GeoComm also addressed several operational and future-facing elements of the solution. Although exporting lists of assets-such as AEDs or fire extinguishers-is not currently a native function, GeoComm can generate those reports upon request. Members also discussed multi-floor connectivity, evacuation routing conventions, floor plan-sharing workflows, and file format considerations during the Q&A.

As a regional consortium of over 16 public entities, FBGISC continues to serve as an established, collaborative resource for local governments evaluating geospatial technologies. While the consortium does not hold purchasing authority, our shared expertise and cross-jurisdictional experience position us to help member organizations-and, by extension, public administrators and elected officials-better understand the feasibility, value, and real-world impact of GIS solutions that safeguard our communities.

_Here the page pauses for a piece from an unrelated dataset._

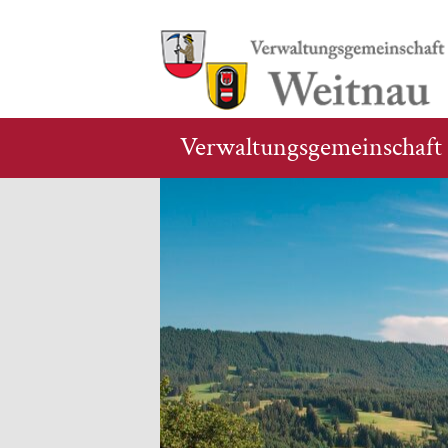
Verwaltungsgemeinschaft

LJA Engineering presents to Fort Bend GIS Consortium

City of Sugar Land Regional Airport, May 15, 2025 – Mr. George Culver, Director of GIS at LJA Engineering (LJA) and the Industry Liaison to the Fort Bend GIS Consortium (FBGISC) presented to members and greater area partners on the leverage of GIS by LJA as the employee-owned company grew from 40 to over 2,000 employees over LJA’s 50+ years of business. Emphasizing LJA’s unofficial motto of Grow or Die, Mr. Culver guided attendees through the adoption and growth of GIS across every department and operation within LJA. Beginning with the all too familiar task of layering parcels over imagery, to the use of automated data processes, to the integration of company-wide communications into project packets complete with land history, parcel data, land development prospects, and existing trails of correspondence, LJA has not only leveraged existing GIS solutions available on the market, but pushed past the boundaries of what is available and supported the development of their own internal geospatial solutions and infrastructure.

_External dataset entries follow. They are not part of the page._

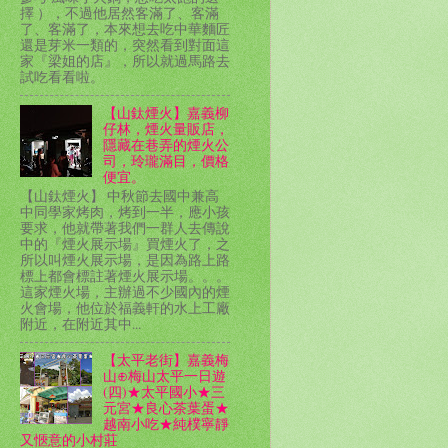
擇 ），不過他居然客滿了、客滿
了、客滿了，本來想去吃中華麵匠
還是芽米一類的，突然看到對面這
家『梁姐的店』，所以就過馬路去
試吃看看啦。
【山鈦煙火】嘉義柳
仔林，煙火量販店，
隱藏在巷弄的煙火公
司，玲瓏滿目，價格
便宜。
【山鈦煙火】 中秋節去國中兼高
中同學家烤肉，烤到一半，應小孩
要求，他就帶著我們一群人去傳說
中的『煙火展示場』買煙火了，之
所以叫煙火展示場，是因為路上路
標上都會標註著煙火展示場。。。
這家煙火場，主辦過不少國內的煙
火會場，他位於福義軒的水上工廠
附近，在附近其中...
【太平老街】嘉義梅
山⊕梅山太平一日遊
(四)★太平國小★三
元宮★良心茶葉蛋★
越南小吃★純樸寧靜
又愜意的小村莊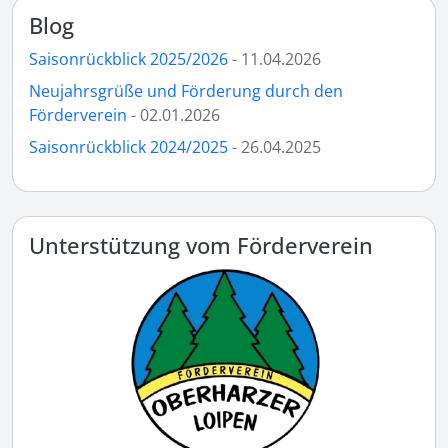
Blog
Saisonrückblick 2025/2026
- 11.04.2026
Neujahrsgrüße und Förderung durch den
Förderverein
- 02.01.2026
Saisonrückblick 2024/2025
- 26.04.2025
Unterstützung vom Förderverein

Beyond their services, LJA invests into the next generation of engineers through internship opportunities and graduate programs. You can learn more about internship and early career programs here.

So, what did this presentation offer a consortium of public entities? It gave insight and example to how publicly sourced geospatial data is utilized in the private industry, and the potential for cost-savings that being proper data-stewards offers the public. The public investment in geospatial technologies offers similar return-on-investments as it has for LJA. While we, public entities, are not profit motivated, we are charged with leveraging existing and future resources to optimize operations that are critical to the public-at-large. From supporting disaster preparedness and response to simplifying animal-control operations, a small investment in public geospatial technologies can yield returns far beyond the initial cost and improve the lives of our residents.

It Takes a City! -Insights into Open Portal at the City of Sugar Land, TX

Fort Bend Chamber of Commerce, April 25, 2024 – Ms. Miriam Salazar of the City of Sugar Land (COSL) and the Vice Chairperson of the Fort Bend GIS Consortium (FBGISC) presented to members at out Q2 meeting on the Open Portal project by the City of Sugar Land. The presentation, which demonstrated the technology’s front and back-ends, provided insights into the planning, development, and implementation efforts that spanned nearly every department of the City of Sugar Land. These insights provided critical details to other local government representatives considering similar open portal efforts and encouraged in depth discussions among members. These kinds of presentations successfully targeted one of the core goals of FBGISC: collaboration between local government GIS offices.